Perpetuating the off topic discussion of Secondary Air.








Casper's website is under reconstruction. From this site ( http://www.mkiv.com/techarticl...ator/ ) it appears that the simulator is narrowband?
Does a high flow cat throw incorrect secondary air flow codes? I thought that the wideband O2 sensor was in front of the cat?


----------



## vr6swap (Aug 17, 2001)

*Re: Leak Detection Pump, has anyone successfully by-passed it? (VR6GTI'00')*

*OFF TOPIC FREE-FOR-ALL!!* Woot.
There's a thread going in the 1.8T forum about various methods to defeat or otherwise fool the rear O2 sensor, using spark plug thread chasers to move the sensor out of the EG stream a little, or by using DIY or commercially available simulators to convince the ECU the sensor's still there and working. A worthwhile read, which is rare in the MK4 forum Jr.
Now, back on topic....if you have the LDP plugged up to the harness, but not hooked up to the EVAP system, would you want to loop the inlet/outlet with some hose, so that the pump would at least think it's doing something? 
I checked out Louis's diagram showing how to integrate the LDP into an A2 evap system, anybody know if a Passat LDP is the same? 

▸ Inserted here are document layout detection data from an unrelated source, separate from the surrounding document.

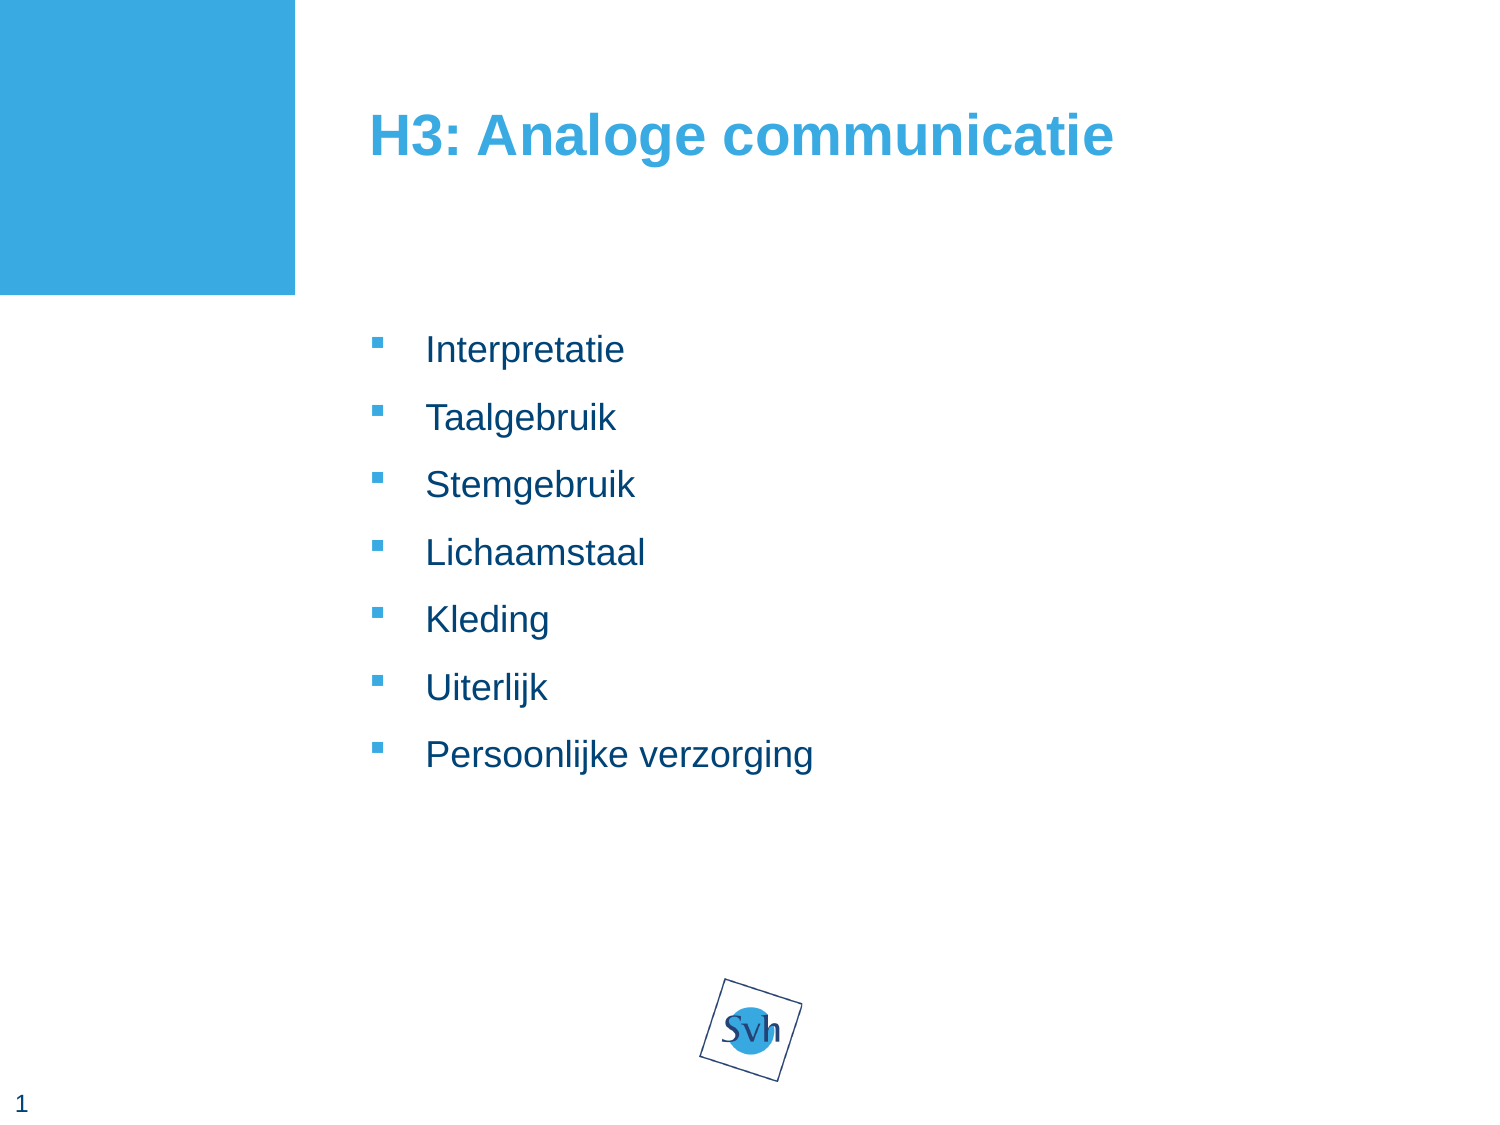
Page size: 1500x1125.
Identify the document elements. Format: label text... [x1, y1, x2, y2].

title H3: Analoge communicatie [353, 88, 1426, 175]
list Interpretatie Taalgebruik Stemgebruik Lichaamstaal Kleding Uiterlijk Persoonlijke verzorging [353, 295, 1426, 950]
picture [699, 978, 803, 1082]
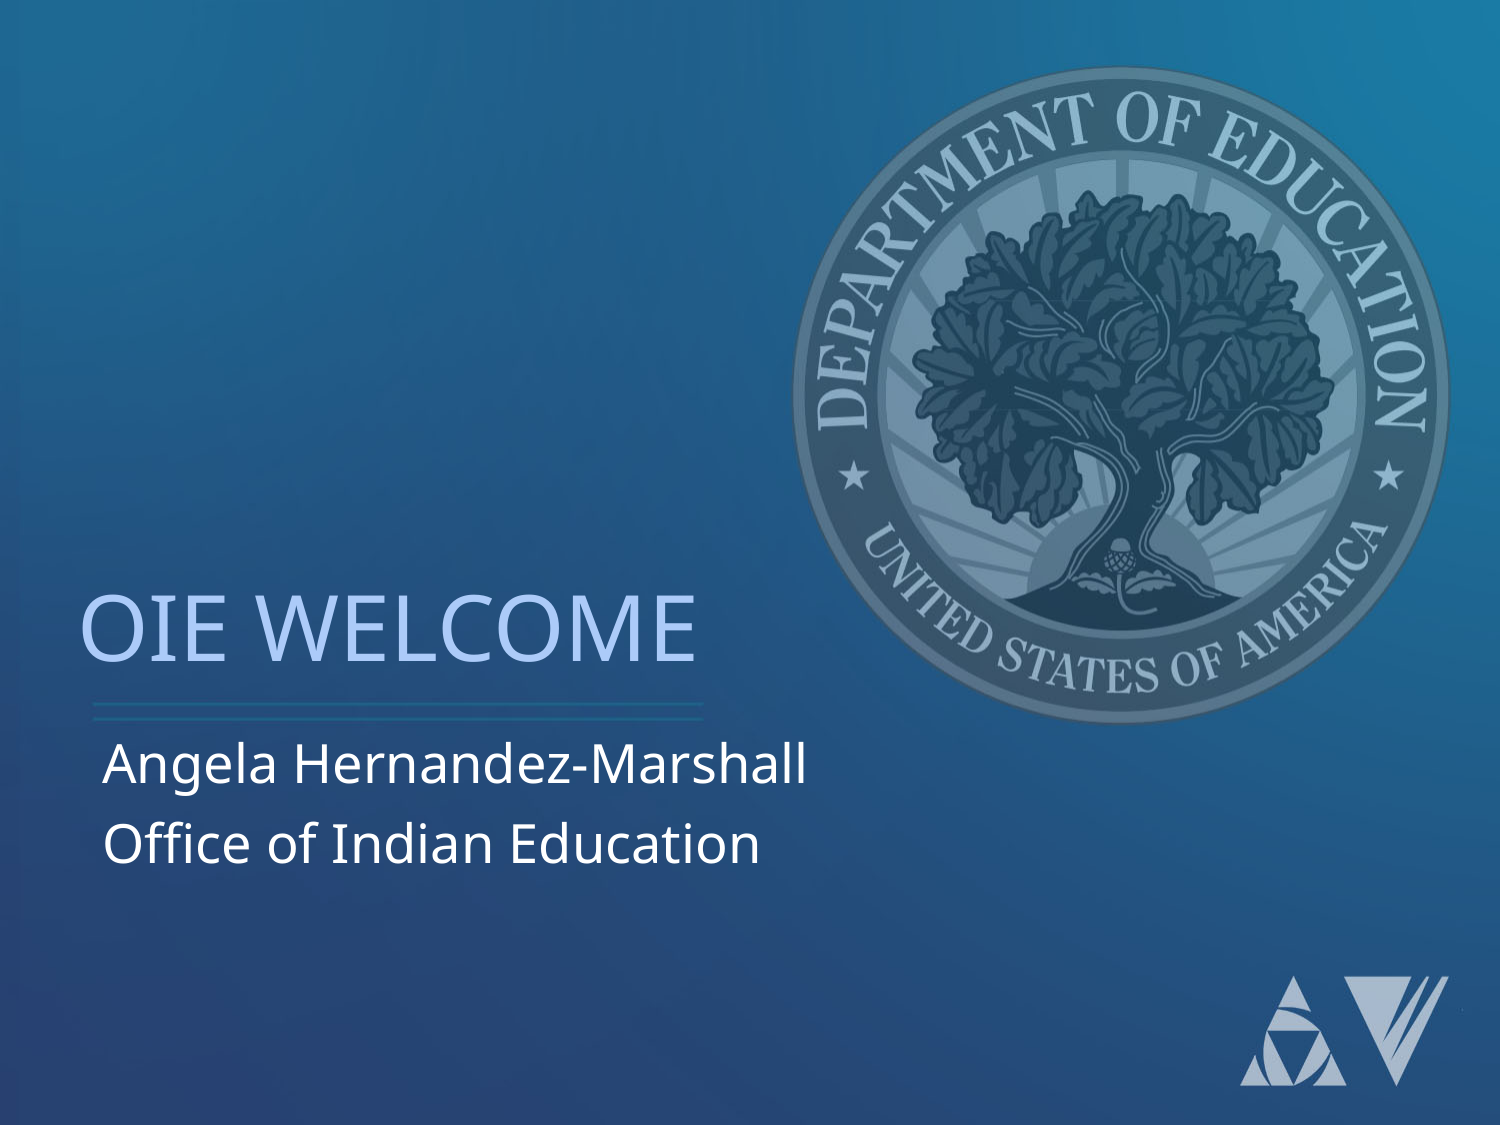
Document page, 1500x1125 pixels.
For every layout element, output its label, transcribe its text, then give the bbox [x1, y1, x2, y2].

title OIE Welcome [62, 187, 813, 688]
text_box Angela Hernandez-Marshall Office of Indian Education [87, 512, 1425, 1125]
picture [0, 0, 1500, 1125]
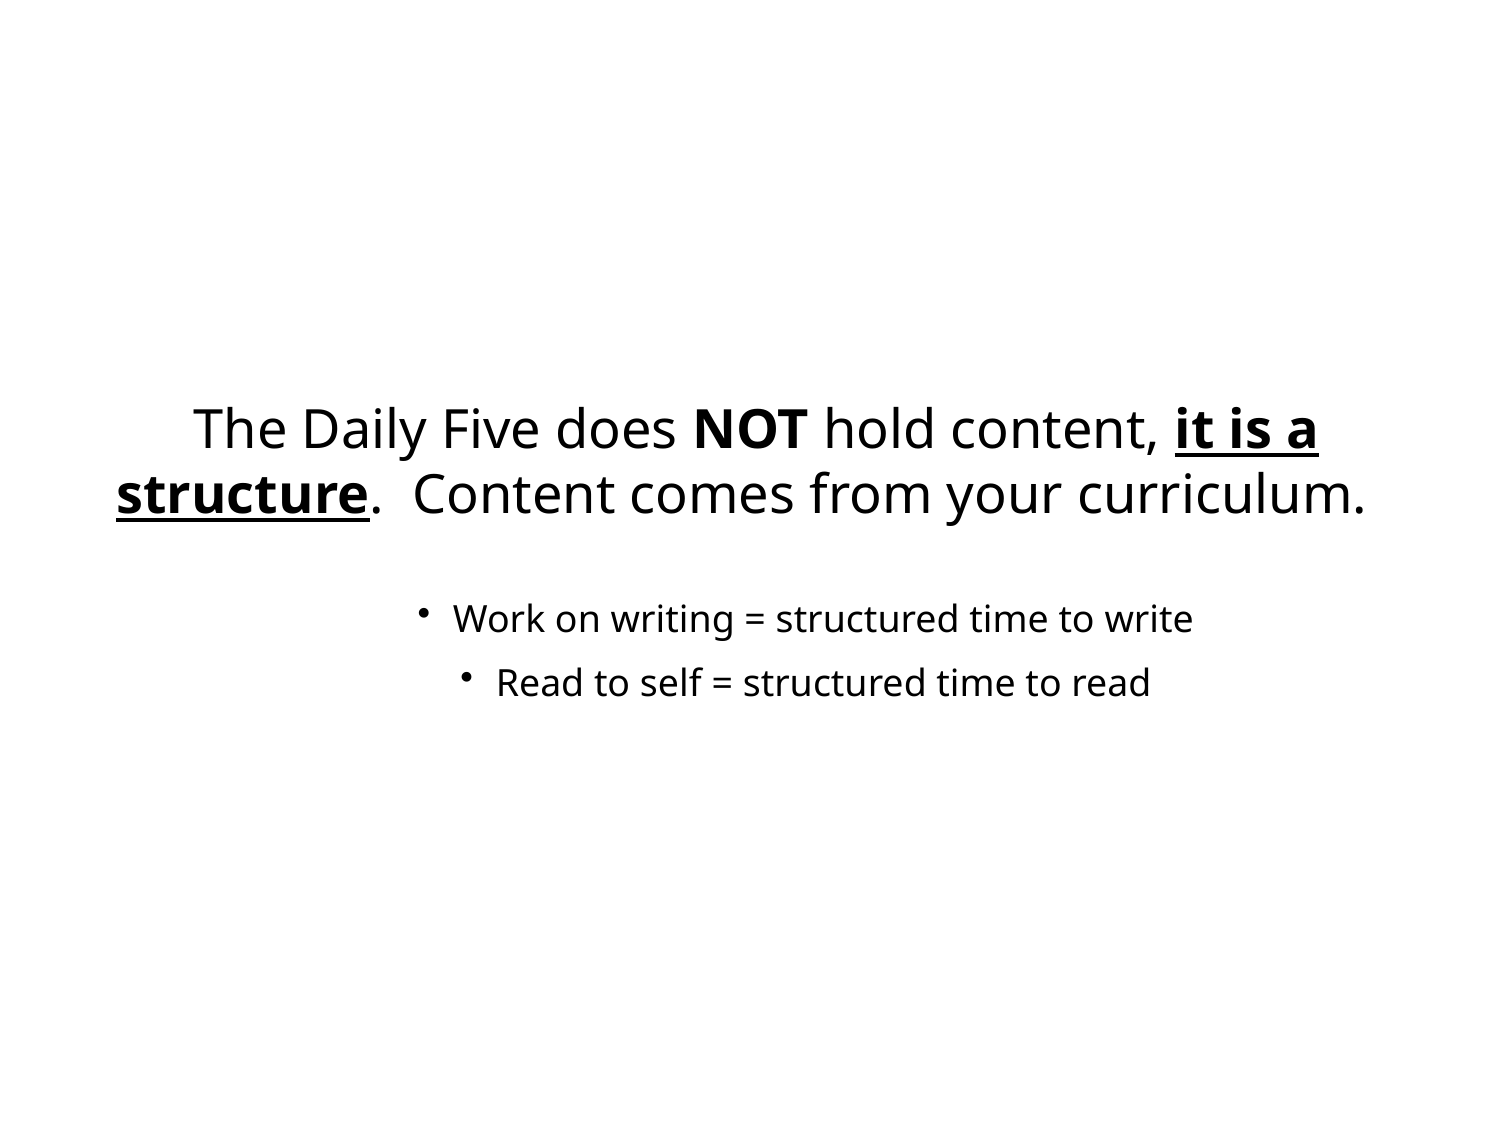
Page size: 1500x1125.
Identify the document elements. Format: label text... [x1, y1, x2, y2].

_Modified by vr6swap at 6:13 PM 6-6-2004_


----------



## VR6GTI'00' (Oct 31, 2001)

*Re: Leak Detection Pump, has anyone successfully by-passed it? (vr6swap)*


_Quote, originally posted by *vr6swap* »_*OFF TOPIC FREE-FOR-ALL!!* Woot.
There's a thread going in the 1.8T forum about various methods to defeat or otherwise fool the rear O2 sensor, using spark plug thread chasers to move the sensor out of the EG stream a little, or by using DIY or commercially available simulators to convince the ECU the sensor's still there and working. A worthwhile read, which is rare in the MK4 forum Jr.
Now, back on topic....if you have the LDP plugged up to the harness, but not hooked up to the EVAP system, would you want to loop the inlet/outlet with some hose, so that the pump would at least think it's doing something? 
I checked out Louis's diagram showing how to integrate the LDP into an A2 evap system, anybody know if a Passat LDP is the same?

The loop of tube works. The pump thinks it's pumping and nothing leaks. The N80 valve has to be hooked up electrically too. I had it hooked up to the vacuum hose on the LDP for awhile so that it wasn't just a vacuum leak when it cycled.


----------